L’évasion sera bientôt possible, il le ressent et il a hâte. Être à nouveau dehors, debout. Piétiner la terre fraîche du monde actuel, respirer l’air de ce nouveau siècle et entamer enfin sa vengeance. Car tel est son seul et unique but, sortir et laisser pleinement exprimer sa rage. Le temps a poussé sa colère à son paroxysme et il n’y a qu’un seul moyen de l’apaiser, c’est de la laisser éclater.

Il y aura sans nul doute un horrible carnage. Il s’en délecte déjà.

1 Au temps du bonheur

HEPTAGON

Grimoire des Sept Branches

Acte III - Hécatombes

Prologue

Fine Mundi1

 

Le monstre relève doucement la tête et scrute le paysage de ses yeux perçants. À travers l’épaisse brume orangée à l’odeur fétide, il peut apercevoir de nombreuses ombres difformes aller et venir. Ce sont ses proies, devenues d’humbles serviteurs sans âme qui ne cessent de décimer tout ce qu’ils trouvent. Les êtres vivants se font rares, mais ses sbires continuent de chercher, car c’est leur unique but, trouver de la chair fraîche et tendre à se mettre sous leurs canines acérées.

Lorsqu’il n’y aura plus aucun être vivant, ses esclaves putrides commenceront à se dévorer entre eux. Les plus forts contre les plus faibles. Lui aussi devra se mettre à les étriper, un à un. Et ensuite, que fera-t-il ? Qu’adviendra-t-il de lui lorsqu’il n’aura plus aucune nourriture ? Il ne sait pas. Il avait une telle soif de vengeance, il était si préoccupé à semer la terreur et le chaos qu’il ne s’est jamais réellement posé ces questions. Il verra en temps voulu.

Le brouillard se dissipe légèrement. Des habitations en ruine, des carcasses de véhicules et divers objets abandonnés jonchant le sol se dévoilent peu à peu. Un monde de désolation à l’atmosphère suffocante. Son monde, celui qu’il a créé en quelques années et qui, lorsqu’il le voit, lui procure une extrême jouissance. Le résultat de sa revanche sur tous ces humains qui le répugnaient tant. Un bien beau résultat.

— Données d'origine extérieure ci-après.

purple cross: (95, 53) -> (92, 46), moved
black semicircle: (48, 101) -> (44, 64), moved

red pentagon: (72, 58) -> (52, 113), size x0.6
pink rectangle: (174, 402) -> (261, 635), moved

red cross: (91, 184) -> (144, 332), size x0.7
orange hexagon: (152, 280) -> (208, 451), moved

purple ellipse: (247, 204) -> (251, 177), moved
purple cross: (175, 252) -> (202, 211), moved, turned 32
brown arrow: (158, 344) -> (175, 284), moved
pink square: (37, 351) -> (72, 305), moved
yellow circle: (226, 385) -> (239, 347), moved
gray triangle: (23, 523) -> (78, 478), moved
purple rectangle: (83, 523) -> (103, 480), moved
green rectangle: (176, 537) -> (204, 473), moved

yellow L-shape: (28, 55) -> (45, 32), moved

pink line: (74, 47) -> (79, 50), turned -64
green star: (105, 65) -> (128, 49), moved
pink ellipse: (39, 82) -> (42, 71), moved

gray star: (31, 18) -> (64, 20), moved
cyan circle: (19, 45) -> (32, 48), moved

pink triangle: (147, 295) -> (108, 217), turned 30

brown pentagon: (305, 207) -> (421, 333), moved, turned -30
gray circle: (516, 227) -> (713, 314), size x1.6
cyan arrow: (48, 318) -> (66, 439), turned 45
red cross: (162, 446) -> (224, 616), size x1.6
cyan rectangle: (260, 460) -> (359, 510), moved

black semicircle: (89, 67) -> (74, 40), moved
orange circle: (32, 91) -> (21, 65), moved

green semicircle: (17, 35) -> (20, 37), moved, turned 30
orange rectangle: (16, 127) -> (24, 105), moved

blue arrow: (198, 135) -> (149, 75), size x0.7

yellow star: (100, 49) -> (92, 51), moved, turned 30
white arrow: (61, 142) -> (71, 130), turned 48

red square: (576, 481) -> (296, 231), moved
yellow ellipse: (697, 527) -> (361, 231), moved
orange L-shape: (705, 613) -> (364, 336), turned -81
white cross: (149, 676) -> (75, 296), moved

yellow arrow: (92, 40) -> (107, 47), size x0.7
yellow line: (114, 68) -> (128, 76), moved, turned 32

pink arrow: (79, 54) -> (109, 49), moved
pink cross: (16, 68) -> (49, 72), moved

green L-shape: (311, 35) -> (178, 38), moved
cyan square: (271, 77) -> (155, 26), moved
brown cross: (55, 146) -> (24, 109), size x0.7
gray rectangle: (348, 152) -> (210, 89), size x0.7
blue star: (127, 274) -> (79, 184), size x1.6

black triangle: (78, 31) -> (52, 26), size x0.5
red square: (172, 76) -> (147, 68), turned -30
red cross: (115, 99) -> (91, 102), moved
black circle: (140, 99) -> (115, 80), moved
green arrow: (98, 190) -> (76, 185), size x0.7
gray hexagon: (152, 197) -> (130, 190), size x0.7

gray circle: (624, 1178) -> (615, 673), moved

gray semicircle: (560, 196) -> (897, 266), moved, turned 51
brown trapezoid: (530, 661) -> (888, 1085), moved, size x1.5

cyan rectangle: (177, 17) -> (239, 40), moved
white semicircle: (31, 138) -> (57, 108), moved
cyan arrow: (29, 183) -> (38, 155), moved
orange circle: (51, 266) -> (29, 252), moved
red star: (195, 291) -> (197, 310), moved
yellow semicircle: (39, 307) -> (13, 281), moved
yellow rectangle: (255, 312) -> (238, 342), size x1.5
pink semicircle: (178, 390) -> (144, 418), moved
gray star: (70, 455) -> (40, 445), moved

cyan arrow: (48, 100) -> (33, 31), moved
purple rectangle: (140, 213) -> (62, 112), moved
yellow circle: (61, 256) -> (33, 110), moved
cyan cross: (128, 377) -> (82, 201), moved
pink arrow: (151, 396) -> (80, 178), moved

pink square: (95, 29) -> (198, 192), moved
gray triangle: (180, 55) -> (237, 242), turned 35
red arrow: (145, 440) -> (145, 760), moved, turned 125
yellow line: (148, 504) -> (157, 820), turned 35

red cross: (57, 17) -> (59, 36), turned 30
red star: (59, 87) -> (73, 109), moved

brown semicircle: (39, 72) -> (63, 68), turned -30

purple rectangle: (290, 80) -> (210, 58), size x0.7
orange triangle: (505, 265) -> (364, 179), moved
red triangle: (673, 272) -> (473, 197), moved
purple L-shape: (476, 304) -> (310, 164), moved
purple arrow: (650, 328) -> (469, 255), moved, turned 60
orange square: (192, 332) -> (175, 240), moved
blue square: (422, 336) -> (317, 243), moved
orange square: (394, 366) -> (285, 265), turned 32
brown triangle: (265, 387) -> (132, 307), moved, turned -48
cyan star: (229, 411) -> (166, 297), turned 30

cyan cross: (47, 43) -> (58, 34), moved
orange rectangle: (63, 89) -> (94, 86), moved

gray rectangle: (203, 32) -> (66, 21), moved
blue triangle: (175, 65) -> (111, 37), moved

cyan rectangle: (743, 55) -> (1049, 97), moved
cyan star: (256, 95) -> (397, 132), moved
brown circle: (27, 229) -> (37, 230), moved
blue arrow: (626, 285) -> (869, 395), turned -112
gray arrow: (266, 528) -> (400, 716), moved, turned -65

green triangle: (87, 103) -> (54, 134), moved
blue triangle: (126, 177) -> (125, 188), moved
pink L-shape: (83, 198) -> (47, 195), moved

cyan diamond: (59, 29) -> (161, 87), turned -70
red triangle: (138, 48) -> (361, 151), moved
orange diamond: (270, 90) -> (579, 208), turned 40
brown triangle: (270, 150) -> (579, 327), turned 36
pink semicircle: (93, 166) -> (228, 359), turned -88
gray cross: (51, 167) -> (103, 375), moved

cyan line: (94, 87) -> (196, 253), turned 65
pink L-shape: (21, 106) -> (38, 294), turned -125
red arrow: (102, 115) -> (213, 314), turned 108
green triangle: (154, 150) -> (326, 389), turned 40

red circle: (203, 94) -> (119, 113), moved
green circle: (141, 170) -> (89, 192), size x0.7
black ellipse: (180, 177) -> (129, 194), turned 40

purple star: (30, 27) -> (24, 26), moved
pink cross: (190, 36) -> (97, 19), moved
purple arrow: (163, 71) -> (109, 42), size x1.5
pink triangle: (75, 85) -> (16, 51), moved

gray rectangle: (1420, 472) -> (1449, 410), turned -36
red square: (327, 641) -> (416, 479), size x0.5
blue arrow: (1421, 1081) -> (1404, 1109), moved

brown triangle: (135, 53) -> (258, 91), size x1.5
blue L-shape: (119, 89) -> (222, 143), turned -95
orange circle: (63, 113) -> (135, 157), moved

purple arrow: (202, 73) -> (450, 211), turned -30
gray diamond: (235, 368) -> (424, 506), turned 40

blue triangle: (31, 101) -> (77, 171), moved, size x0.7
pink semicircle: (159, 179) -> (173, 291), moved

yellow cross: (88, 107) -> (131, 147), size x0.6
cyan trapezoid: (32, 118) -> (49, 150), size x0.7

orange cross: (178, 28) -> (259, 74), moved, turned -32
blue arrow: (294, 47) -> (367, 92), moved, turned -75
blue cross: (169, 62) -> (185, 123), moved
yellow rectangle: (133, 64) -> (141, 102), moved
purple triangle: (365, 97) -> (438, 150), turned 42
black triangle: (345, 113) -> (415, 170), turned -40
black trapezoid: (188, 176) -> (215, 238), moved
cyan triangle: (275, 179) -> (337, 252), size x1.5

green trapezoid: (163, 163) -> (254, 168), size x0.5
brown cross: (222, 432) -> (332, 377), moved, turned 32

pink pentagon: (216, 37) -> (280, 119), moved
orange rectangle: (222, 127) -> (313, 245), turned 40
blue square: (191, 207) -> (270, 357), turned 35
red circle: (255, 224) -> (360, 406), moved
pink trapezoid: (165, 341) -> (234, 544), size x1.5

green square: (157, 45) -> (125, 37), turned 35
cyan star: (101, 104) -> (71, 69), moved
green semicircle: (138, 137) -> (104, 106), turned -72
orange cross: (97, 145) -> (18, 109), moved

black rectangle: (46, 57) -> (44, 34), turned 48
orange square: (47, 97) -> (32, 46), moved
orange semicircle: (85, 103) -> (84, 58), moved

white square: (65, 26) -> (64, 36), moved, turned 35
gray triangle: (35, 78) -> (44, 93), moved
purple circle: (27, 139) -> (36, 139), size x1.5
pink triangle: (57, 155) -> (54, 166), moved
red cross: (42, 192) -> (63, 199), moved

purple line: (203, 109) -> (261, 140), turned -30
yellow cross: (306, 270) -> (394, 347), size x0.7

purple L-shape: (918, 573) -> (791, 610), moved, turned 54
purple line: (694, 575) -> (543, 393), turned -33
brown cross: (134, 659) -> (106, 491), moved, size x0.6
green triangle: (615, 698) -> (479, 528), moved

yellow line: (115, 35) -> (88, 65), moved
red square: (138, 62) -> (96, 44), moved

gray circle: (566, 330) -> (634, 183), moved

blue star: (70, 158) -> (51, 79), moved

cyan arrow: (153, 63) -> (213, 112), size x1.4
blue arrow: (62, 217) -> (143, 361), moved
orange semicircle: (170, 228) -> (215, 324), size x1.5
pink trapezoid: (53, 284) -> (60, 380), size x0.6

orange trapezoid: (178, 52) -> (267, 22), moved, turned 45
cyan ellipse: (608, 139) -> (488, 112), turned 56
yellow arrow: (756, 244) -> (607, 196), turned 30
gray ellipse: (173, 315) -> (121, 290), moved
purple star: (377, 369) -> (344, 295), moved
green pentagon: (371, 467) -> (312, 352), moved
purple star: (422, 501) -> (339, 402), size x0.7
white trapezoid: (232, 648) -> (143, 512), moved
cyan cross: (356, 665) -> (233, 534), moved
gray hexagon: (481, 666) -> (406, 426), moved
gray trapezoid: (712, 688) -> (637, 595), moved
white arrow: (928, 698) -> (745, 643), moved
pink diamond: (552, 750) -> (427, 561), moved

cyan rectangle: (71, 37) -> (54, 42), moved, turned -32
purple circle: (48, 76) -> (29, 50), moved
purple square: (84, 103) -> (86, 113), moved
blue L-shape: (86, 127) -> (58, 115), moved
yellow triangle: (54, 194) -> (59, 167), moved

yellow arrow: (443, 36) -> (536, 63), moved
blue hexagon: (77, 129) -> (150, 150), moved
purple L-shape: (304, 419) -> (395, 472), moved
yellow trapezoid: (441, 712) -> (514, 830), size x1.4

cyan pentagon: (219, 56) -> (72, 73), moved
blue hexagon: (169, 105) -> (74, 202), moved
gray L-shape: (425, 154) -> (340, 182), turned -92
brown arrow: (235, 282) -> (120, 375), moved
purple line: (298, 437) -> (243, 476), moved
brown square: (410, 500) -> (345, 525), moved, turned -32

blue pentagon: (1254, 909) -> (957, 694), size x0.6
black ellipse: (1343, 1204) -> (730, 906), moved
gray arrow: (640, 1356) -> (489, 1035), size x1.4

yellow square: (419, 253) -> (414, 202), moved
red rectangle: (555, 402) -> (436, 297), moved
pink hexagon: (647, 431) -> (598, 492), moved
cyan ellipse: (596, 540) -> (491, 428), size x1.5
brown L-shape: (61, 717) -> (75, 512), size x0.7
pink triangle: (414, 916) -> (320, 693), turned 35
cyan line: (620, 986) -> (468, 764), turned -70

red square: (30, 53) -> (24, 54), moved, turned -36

Ses narines se dilatent soudainement. Il sent une odeur de transpiration humaine. Il devine qu’elle provient d’êtres effrayés et inquiets. L’odeur vient du sud, à un kilomètre à peine, peut-être moins. Il se lève. Un cri rauque et puissant sort de sa gorge. Les autres comprennent immédiatement, ils vont suivre leur chef à la peau de cuir rougeâtre.

Un horrible rictus se dessine sur son visage difforme. Il savait bien que la fin n’était pas encore pour aujourd’hui.